Dataset records
--------------------------------------------------

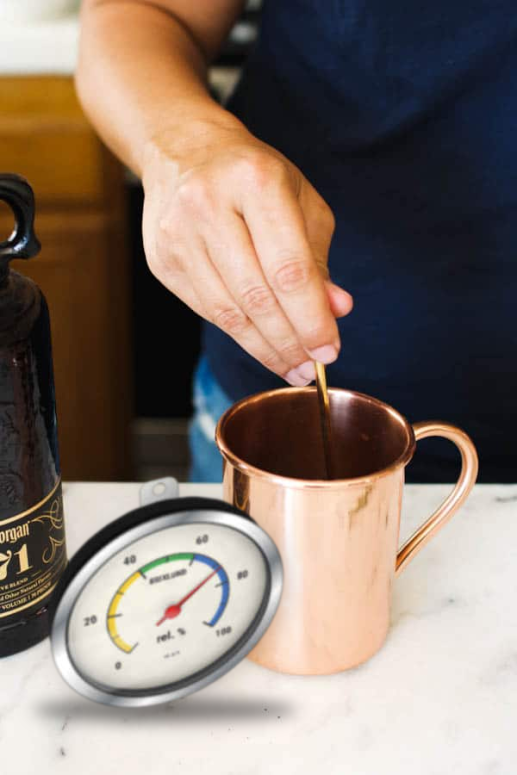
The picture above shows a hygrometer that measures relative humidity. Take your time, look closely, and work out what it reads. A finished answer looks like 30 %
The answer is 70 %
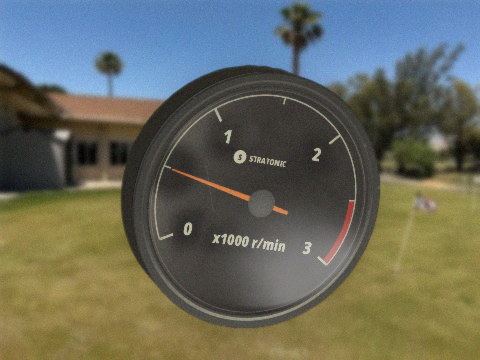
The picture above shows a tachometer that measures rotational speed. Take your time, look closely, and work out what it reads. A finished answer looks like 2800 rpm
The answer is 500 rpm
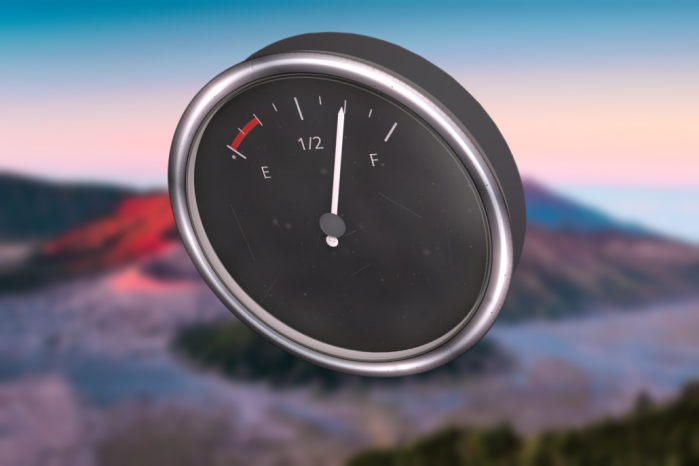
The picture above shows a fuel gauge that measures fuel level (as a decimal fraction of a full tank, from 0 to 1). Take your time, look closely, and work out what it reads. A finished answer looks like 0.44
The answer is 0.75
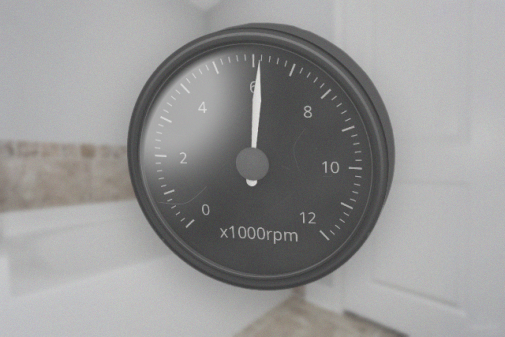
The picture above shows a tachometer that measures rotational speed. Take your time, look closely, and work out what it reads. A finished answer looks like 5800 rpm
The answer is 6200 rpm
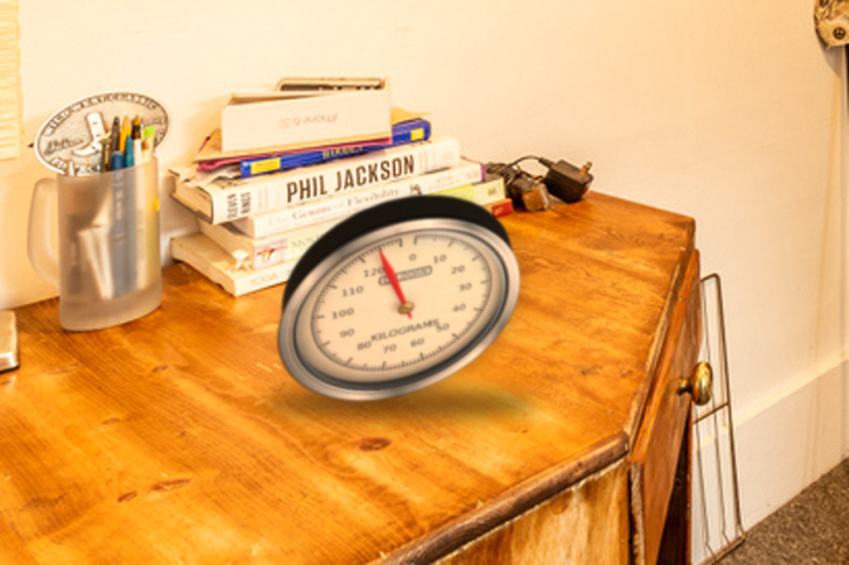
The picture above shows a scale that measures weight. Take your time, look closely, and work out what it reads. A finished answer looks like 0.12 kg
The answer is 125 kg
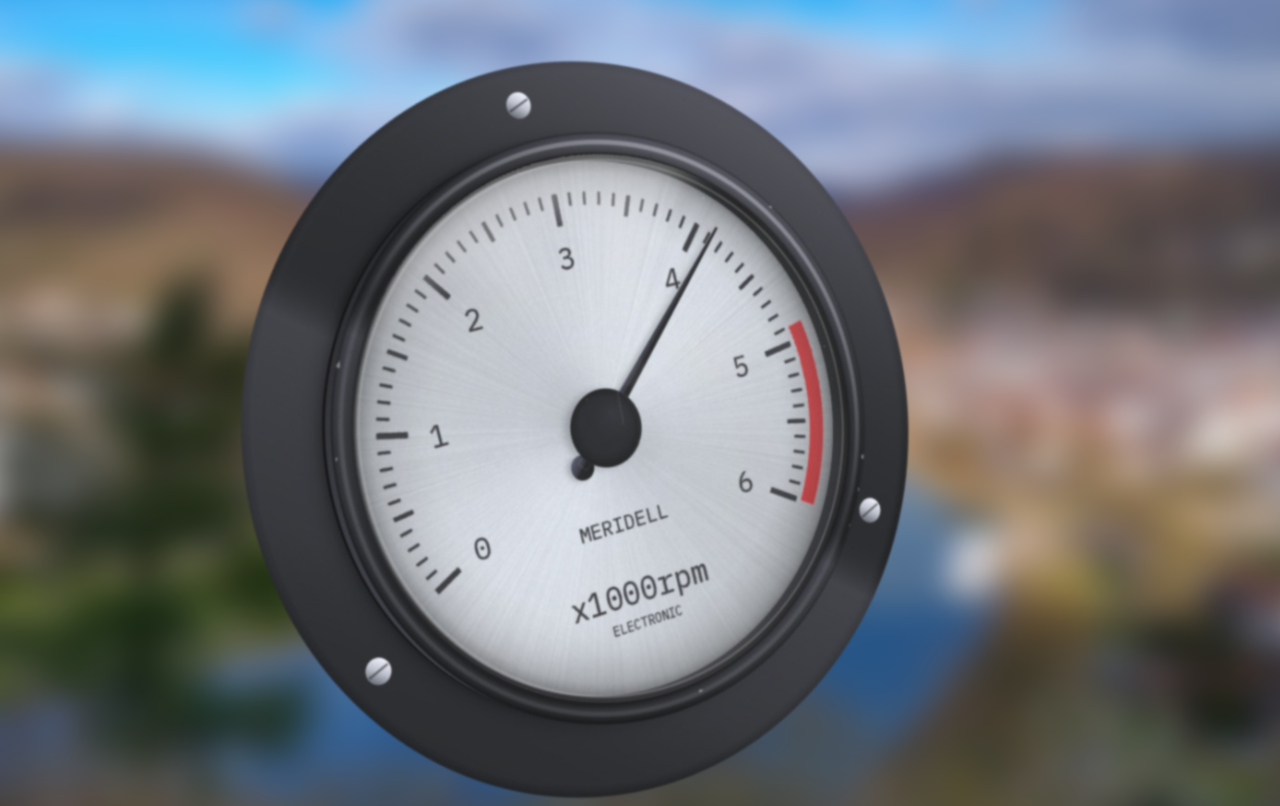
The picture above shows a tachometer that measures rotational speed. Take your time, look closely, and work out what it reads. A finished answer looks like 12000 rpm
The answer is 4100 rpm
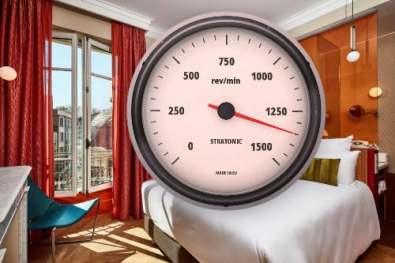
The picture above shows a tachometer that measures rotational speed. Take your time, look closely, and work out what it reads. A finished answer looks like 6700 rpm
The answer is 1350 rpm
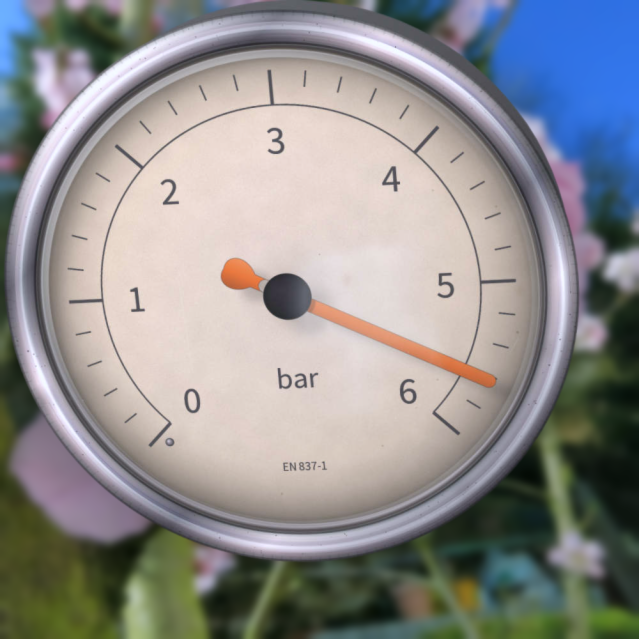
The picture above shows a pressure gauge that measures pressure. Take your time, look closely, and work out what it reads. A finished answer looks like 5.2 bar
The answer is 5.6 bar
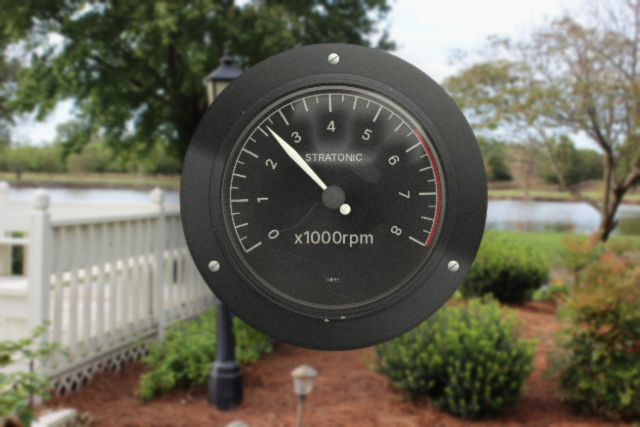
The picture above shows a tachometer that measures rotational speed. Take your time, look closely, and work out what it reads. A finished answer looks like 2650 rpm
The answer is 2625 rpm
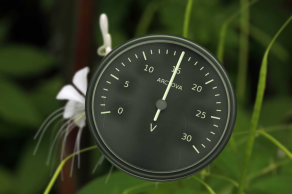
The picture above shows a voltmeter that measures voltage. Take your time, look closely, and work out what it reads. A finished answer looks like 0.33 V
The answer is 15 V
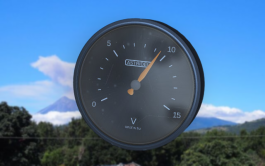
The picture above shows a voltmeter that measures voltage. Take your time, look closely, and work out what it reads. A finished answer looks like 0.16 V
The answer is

--------------------------------------------------

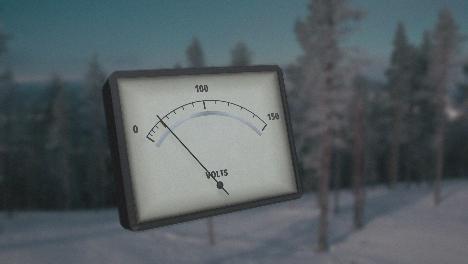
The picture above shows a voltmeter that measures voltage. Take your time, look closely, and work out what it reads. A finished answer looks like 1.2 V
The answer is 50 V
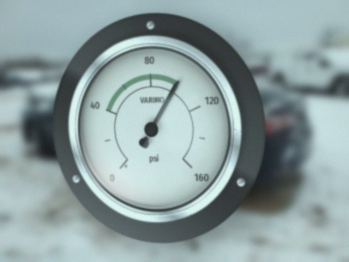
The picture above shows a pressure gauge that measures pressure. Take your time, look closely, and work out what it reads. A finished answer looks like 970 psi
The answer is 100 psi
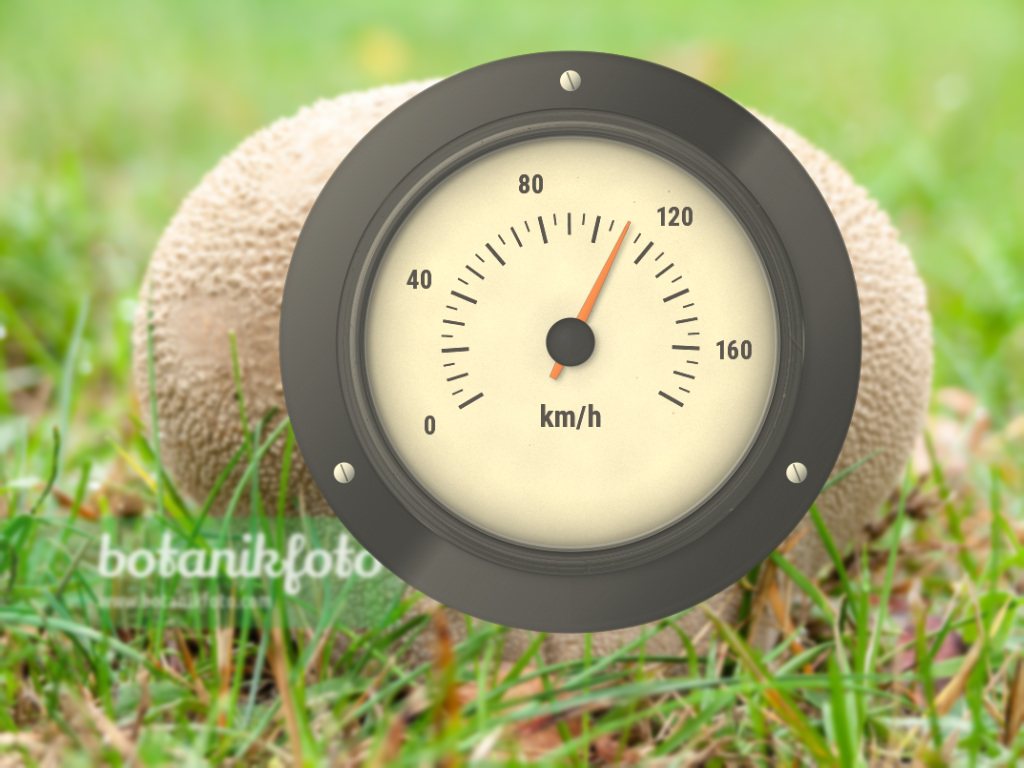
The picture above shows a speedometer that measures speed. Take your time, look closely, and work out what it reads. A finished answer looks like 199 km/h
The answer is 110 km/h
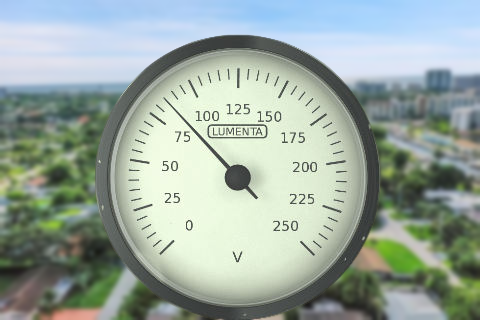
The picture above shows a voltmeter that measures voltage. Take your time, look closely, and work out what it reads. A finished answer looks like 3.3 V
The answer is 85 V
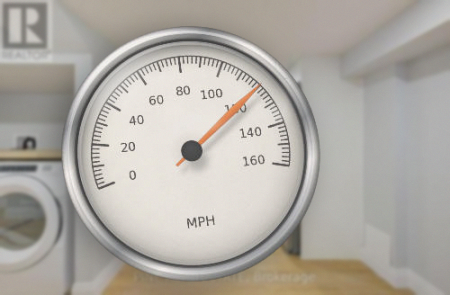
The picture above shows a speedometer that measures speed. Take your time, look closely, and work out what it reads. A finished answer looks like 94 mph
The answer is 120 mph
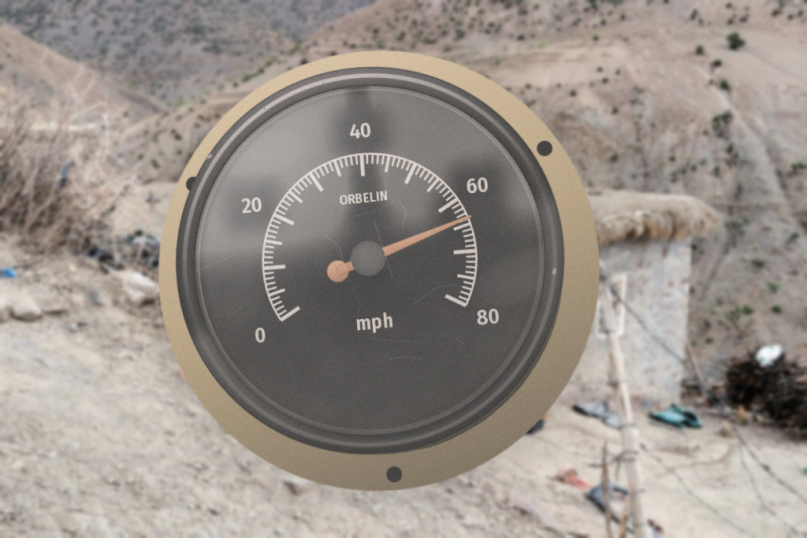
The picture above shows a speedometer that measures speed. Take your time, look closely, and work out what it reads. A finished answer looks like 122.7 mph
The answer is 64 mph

--------------------------------------------------

=== WHAT THE TASK ASKS ===
Swap "gauge" for "dial" in the lines starting at the line that has "like 970 psi" and stopping after the line that has "The answer is 100 psi", then write out only those lines with everything else left as it is.

=== WRITTEN RESPONSE ===
The picture above shows a pressure dial that measures pressure. Take your time, look closely, and work out what it reads. A finished answer looks like 970 psi
The answer is 100 psi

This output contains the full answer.